----- Document text -----
Javascript is a very permissive language; you can go messing around of the innards of other classes to your heart’s content. Of course the question is should you?.
Currently I’m playing around with the channel
messaging feature in HTML5. In a nutshell, this API lets you
create communication MessageChannel
, which have two
MessagePort object associated with it. When you send a
message on port1 an event is triggered on port2 (and vice-versa). You send a message
by calling the postMessage
method on a port object. E.g:
port.postMessage("Hello world");
This opens up a range of interesting possibilities for web developers, but this blog post is about software design, not cool HTML5 features.
Unfortunately the postMessage
is very new, and the implementation
has not yet caught up with the specification. Although you are meant to be
able to transfer objects using postMessage
currently only strings
are supported, and any other objects are coerced into strings. This has an
interesting side-effect. If we have code such as:
port.postMessage({"op" : "test"});
the receiver of the message ends up with the string
[Object object]
, which is mostly
useless; actually it is completely useless. So, we want to transfer
structured data over a pipe that just supports standard strings, sounds
like a job for JSON.
So, now my code ends up looking like:
port.postMessage(JSON.stringify({"op" : "test"});
Now this is all good, but it gets a bit tedious having to type that out
every time I want to post a message, so a naïve approach we can simple create
a new function, postObject
:
function postObject(port, object) { return port.postMessage(JSON.stringify(object)); } postObject(port, {"op" : "test"});
OK, so this works, and it is pretty simple to use, but there
aesthetic here that makes this grate just a bit, why do I have to do
postObject(port, object)
, why can’t I do
port.postObject(object)
, that is more “object-oriented”,
so, thankfully JavaScript lets us monkey patch objects
at run time. So, if we do this:
port.postObject = function (object) { return this.postMessage(JSON.stringify(object)); } port.postObject({"op" : "test"});
OK, so far so good. What problems does this have? Well, firstly we are creating a new function for each port object, which isn’t great for either execution time, or memory usage if we have a large number of ports. So instead we could do:
function postObject(object) { return this.postMessage(JSON.stringify(object)); } port.postObject = postObject; port.postObject({"op" : "test"});
This works well, except we have two problems. The
postObject
function ends up as a global function, and if
you called it as a global function, the this
parameter
would be the global, window object, rather than a port object, which
would be an easy mistake to make, and difficult to
debug. Additionally, we end up with additional per-object data for
storing the pointer. Thankfully javascript has a powerful mechanism
for solving both the problems: the prototype
object (not to be confused with the javascript framework of the
same name).
So, if we update the prototype object, instead of object directly, we don’t need to add the function to the global namespace, we avoid per-object memory usage, and we avoid extra code having to remember to set it for every port object:
MessagePort.prototype.postObject = function postObject(object) { return this.postMessage(JSON.stringify(object)); } port.postObject({"op" : "test"});
Now, this ends up working pretty well. The real question is
should be do this? Or rather which of these options should we
choose? There is an argument to be made that monkey-patching anything
is just plain wrong, and it should be avoided. For example rather than
extending the base MessagePort
class, we could create a
sub-class (Exactly how you create sub-classes in JavaScript is another
matter!).
----- Source data -----
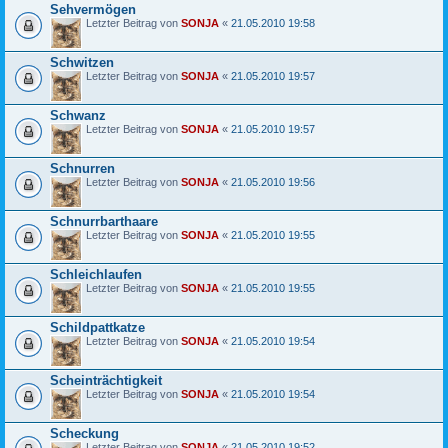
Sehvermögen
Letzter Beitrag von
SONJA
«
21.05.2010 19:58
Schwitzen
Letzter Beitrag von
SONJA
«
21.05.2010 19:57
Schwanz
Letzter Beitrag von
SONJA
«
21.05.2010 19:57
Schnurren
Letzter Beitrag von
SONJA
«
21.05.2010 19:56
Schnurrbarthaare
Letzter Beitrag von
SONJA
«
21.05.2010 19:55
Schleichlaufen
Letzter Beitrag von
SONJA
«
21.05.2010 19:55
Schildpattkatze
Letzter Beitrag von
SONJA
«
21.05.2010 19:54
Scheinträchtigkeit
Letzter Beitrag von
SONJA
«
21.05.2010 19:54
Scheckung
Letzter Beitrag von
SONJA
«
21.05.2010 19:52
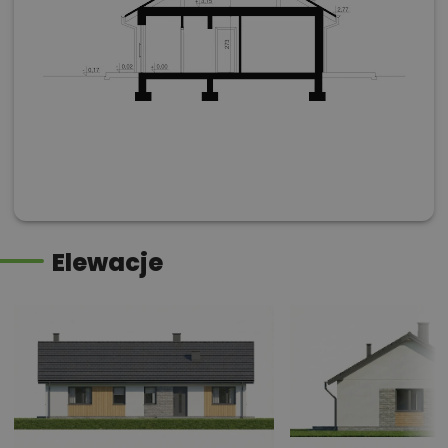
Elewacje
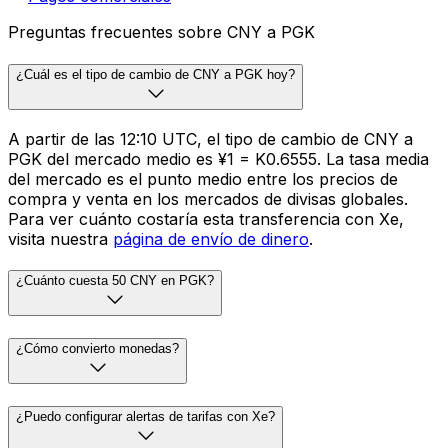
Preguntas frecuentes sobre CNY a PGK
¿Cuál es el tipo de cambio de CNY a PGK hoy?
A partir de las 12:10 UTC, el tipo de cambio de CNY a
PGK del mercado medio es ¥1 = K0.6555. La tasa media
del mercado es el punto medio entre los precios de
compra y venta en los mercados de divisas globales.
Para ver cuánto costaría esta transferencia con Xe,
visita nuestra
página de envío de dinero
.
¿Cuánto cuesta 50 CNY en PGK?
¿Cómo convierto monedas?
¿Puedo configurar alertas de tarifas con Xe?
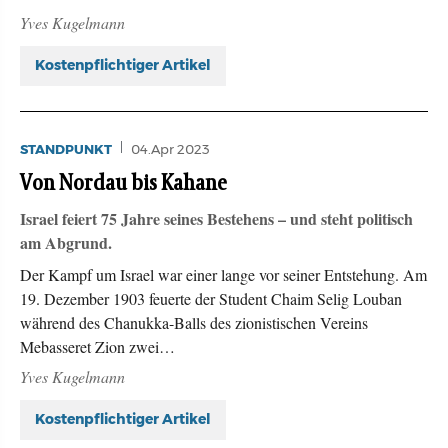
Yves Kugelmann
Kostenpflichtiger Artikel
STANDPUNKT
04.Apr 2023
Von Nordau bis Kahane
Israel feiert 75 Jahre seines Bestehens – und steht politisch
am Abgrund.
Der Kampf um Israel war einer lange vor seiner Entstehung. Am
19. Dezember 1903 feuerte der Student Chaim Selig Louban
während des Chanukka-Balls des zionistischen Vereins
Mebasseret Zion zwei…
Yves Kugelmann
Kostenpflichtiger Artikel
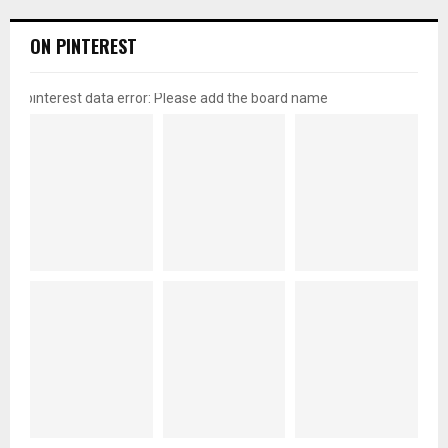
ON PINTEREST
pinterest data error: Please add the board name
-----
Using the information
- A) Convert the lines of the listing into a JSON list of strings, one string per line and with blank lines omitted, beginning at the line that contains "Preguntas frecuentes sobre CNY a PGK" and stopping after the line that contains "tarifas con Xe?".
- B) Carry on the text about extending JavaScript objects through monkey patching, starting after its last sentence.
The text and the listing bear no relation to each other.

Responses
- A)
[
  "Preguntas frecuentes sobre CNY a PGK",
  "¿Cuál es el tipo de cambio de CNY a PGK hoy?",
  "A partir de las 12:10 UTC, el tipo de cambio de CNY a",
  "PGK del mercado medio es ¥1 = K0.6555. La tasa media",
  "del mercado es el punto medio entre los precios de",
  "compra y venta en los mercados de divisas globales.",
  "Para ver cuánto costaría esta transferencia con Xe,",
  "visita nuestra",
  "página de envío de dinero",
  ".",
  "¿Cuánto cuesta 50 CNY en PGK?",
  "¿Cómo convierto monedas?",
  "¿Puedo configurar alertas de tarifas con Xe?"
]

- B)
Unfortunately sub-classing doesn’t get us to far, as we are not the
ones directly creating the MessagePort
instance, the
MessageChannel
construct does this for us. (I guess we
could monkey-patch MessageChannel
, but that defeats the
purpose of avoiding monkey-patching!).
Of course, another option would be to create a class that encapsulates a port, taking one as a constructor. E.g:
function MyPort(port) { this.port = port; } MyPort.prototype.postObject = function postObject(object) { this.port.postMessage(JSON.stringify(object)); } port = MyPort(port); port.postObject({"op" : "test"});
Of course, this means we have to remember to wrap all our port
objects in this MyPort
class. This is kind of messy (in
my opinion). Also we can no longer call the standard port methods. Of
course, we could create wrappers for all these methods too, but then
things are getting quite verbose, and we are stuffed if it comes to
inspecting properties.
Unlike some other object-oriented languages, Javascript provides another alternative, we could change the class (i.e: prototype) of the object at runtime. E.g:
function MyPort(port) { } MyPort.deriveFrom(MessagePort); /* Assume this is how we create sub-classes */ MyPort.prototype.postObject = function (object) { this.portMessage(JSON.stringify(object)); } port.__proto__ = MyPort.prototype; /* Change class at runtime */ port.postObject({"op" : "test"});
This solves most of the problems of the encapsulted approach, but
we still have to remember to adapt the object, and aditionally, __proto__
is a non-standard extension.
OK, so after quickly looking at the sub-classing approaches I think it is fair to discount them. We are still left with trying to determine if any of the monkey-patching approaches is better than a simple function call.
So, there is mostly a consesus out there that monkey patching the base object is verboten, but what about other objects?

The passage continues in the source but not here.